Citron has been right about 9 out of 10 times since we have followed its research, with most of its short picks falling some 90% or so, and while there is always a chance that HRBN is totally legitimate, I think the short side here makes a good deal of sense from a bottoms up perspective given Citron's track record. Its research on Longtop (NYSE:LFT) was spot on and they also nailed stocks like bidz.com (NASDAQ:BIDZ), which fell from $10 to under $1 and many others.

OTC:DEER -- Deer Consumer Products is another stock that Citron believes to be a fictitious reverse merger name duping the SEC. Alfred Little has covered this name in depth on SeekingAlpha and we applaud SA readers outing potential fraudsters -- lord knows the SEC is not going to do the work! Here is a good article on the DEER situation at Zerohedge.

While DEER "looks cheap" it is clear that Chinese reverse stocks are not to be trusted on average because of all of the rampant fraud in the space. Essentially, the report says that DEER products are not actually being sold in the stores that DEER management claims they are sold in -- same story as CCME, as the short thesis is based on the company being nearly 100% fiction.

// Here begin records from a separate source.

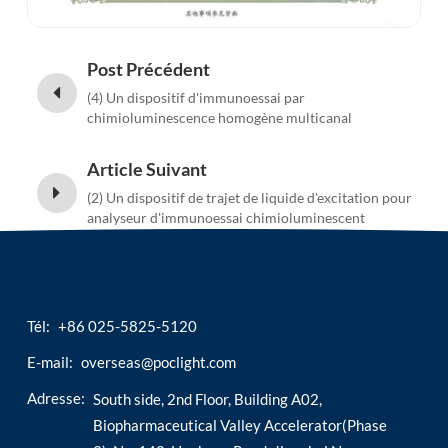
Post Précédent
(4) Un dispositif d'immunoessai par
chimioluminescence homogène multicanal
Article Suivant
(2) Un dispositif de trajet de liquide d'excitation pour
analyseur d'immunoessai chimioluminescent
Tél:
+86 025-5825-5120
E-mail:
overseas@poclight.com
Adresse:
South side, 2nd Floor, Building A02,
Biopharmaceutical Valley Accelerator(Phase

From Mr. Little's letter to the company:

"In conclusion, the channel checks conclusively shows very low sell-through of DEER’s products,that combined with DEER’s ballooning receivables shows that either 1) DEER is stuffing the channel, which in the medium term this may lead to an accounts receivable write down or asignificant slowdown in orders; or 2) DEER could have fabricated its sales volume to Gome and Suning. Furthermore the channel check confirms that DEER exaggerates its margins, since its products are clearly low-end and low-price."